Nie da się ukryć, że na dwóch książkach zarobi się więcej niż na jednej.
Tylko co z tego, skoro traci się w ten sposób chętnych na kolejne tytuły. W efekcie przestanie się w końcu zarabiać (:
Zawsze ktoś kupi i nie sądzę, żeby pozbyli się swoich motorów, Pilipiuk, Piekara, Grzędowicz.
Ale czyli, ze co? Że drugi tom Cię zawiódł czy nie?
Nie, bo nie ma drugiego tomu w Polsce. Te dwie książki to JEDNA książka, pierwszy tom!
I wkurza mnie to, że podzielili świetny tytuł na kawałki i popsuli odbiór :( Ty masz lepiej bo całość na raz ;)
Takie trampki!
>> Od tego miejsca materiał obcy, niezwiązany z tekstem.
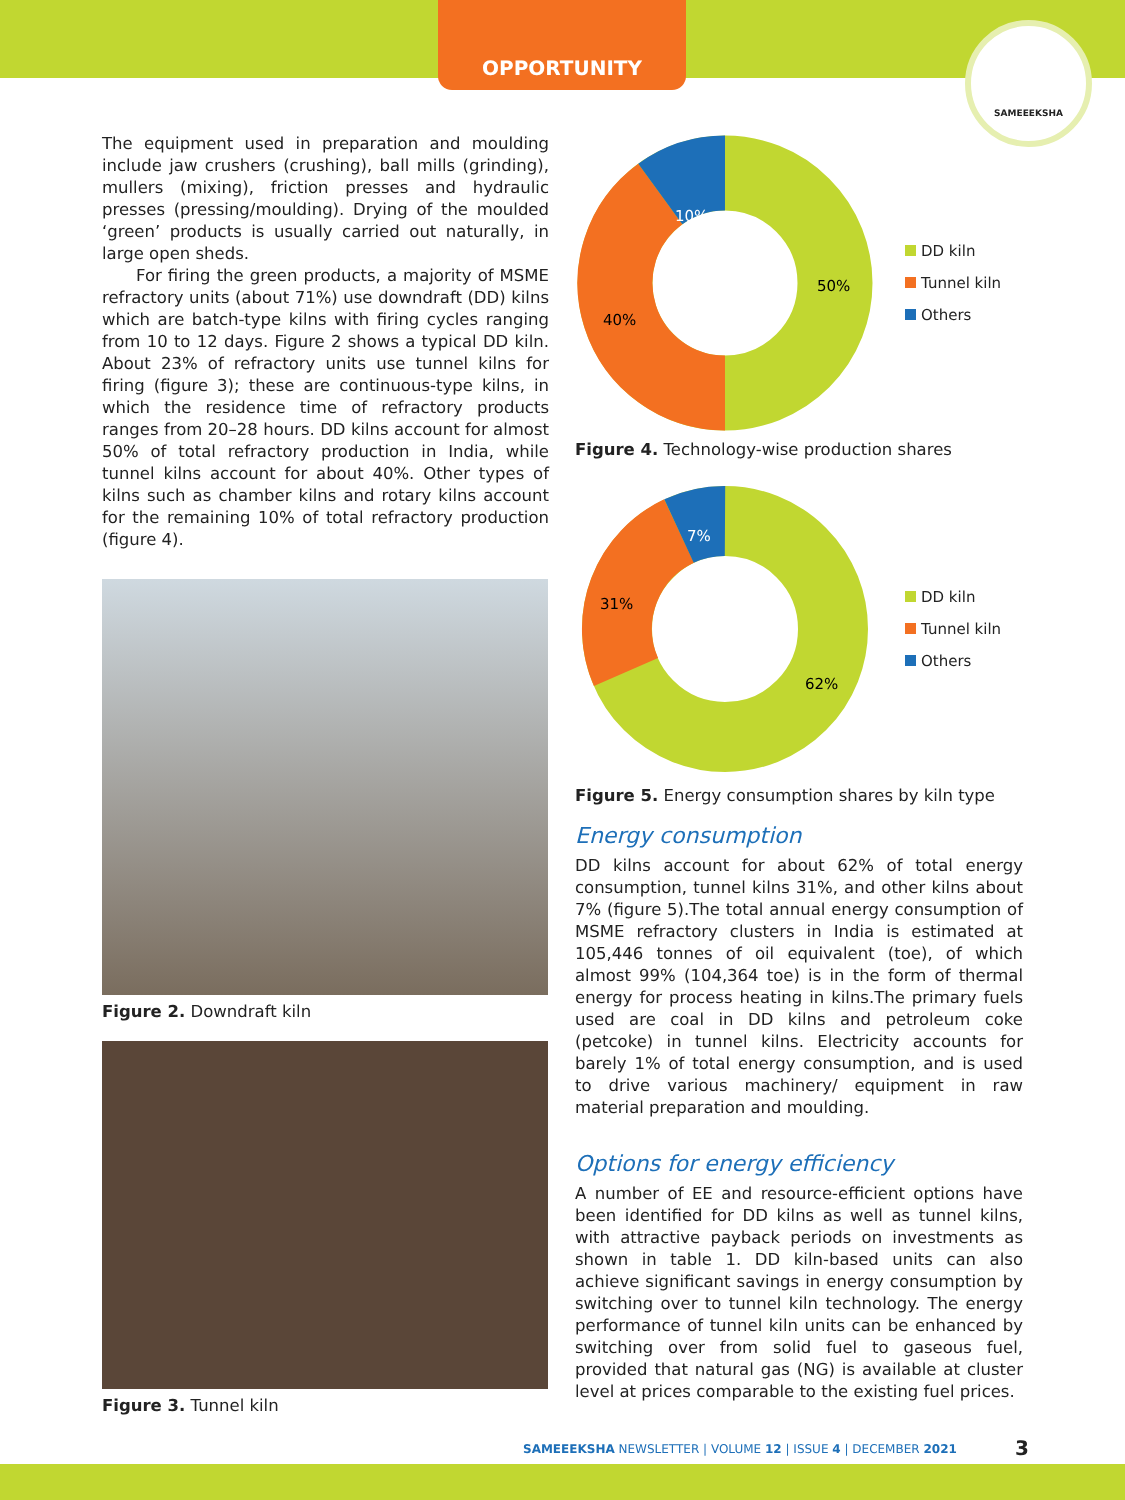OPPORTUNITY
SAMEEEKSHA
The equipment used in preparation and moulding include jaw crushers (crushing), ball mills (grinding), mullers (mixing), friction presses and hydraulic presses (pressing/moulding). Drying of the moulded ‘green’ products is usually carried out naturally, in large open sheds.
For firing the green products, a majority of MSME refractory units (about 71%) use downdraft (DD) kilns which are batch-type kilns with firing cycles ranging from 10 to 12 days. Figure 2 shows a typical DD kiln. About 23% of refractory units use tunnel kilns for firing (figure 3); these are continuous-type kilns, in which the residence time of refractory products ranges from 20–28 hours. DD kilns account for almost 50% of total refractory production in India, while tunnel kilns account for about 40%. Other types of kilns such as chamber kilns and rotary kilns account for the remaining 10% of total refractory production (figure 4).
Figure 2. Downdraft kiln
Figure 3. Tunnel kiln
10%
50%
40%
DD kiln
Tunnel kiln
Others
Figure 4. Technology-wise production shares
7%
62%
31%
DD kiln
Tunnel kiln
Others
Figure 5. Energy consumption shares by kiln type
Energy consumption
DD kilns account for about 62% of total energy consumption, tunnel kilns 31%, and other kilns about 7% (figure 5).The total annual energy consumption of MSME refractory clusters in India is estimated at 105,446 tonnes of oil equivalent (toe), of which almost 99% (104,364 toe) is in the form of thermal energy for process heating in kilns.The primary fuels used are coal in DD kilns and petroleum coke (petcoke) in tunnel kilns. Electricity accounts for barely 1% of total energy consumption, and is used to drive various machinery/ equipment in raw material preparation and moulding.
Options for energy efficiency
A number of EE and resource-efficient options have been identified for DD kilns as well as tunnel kilns, with attractive payback periods on investments as shown in table 1. DD kiln-based units can also achieve significant savings in energy consumption by switching over to tunnel kiln technology. The energy performance of tunnel kiln units can be enhanced by switching over from solid fuel to gaseous fuel, provided that natural gas (NG) is available at cluster level at prices comparable to the existing fuel prices.
SAMEEEKSHA NEWSLETTER | VOLUME 12 | ISSUE 4 | DECEMBER 2021
3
Ja myślałam, ze te dwie książki, to zamknięta jedna opowieść. A już wiadomo, że nie pojawi się 2 tom?
Zamknięta z dalszym ciągiem, który zapowiada się pasjonująco :)
Mnie się na przykład także nie podobało że Bretta podzielili na 2 połowy, prawie każdy Tom. Książka tak urywa się w połowie i jakoś po takiej ilości czasu już mnie w takim stopniu nie ciekawi co gdy jednym ciągiem leci.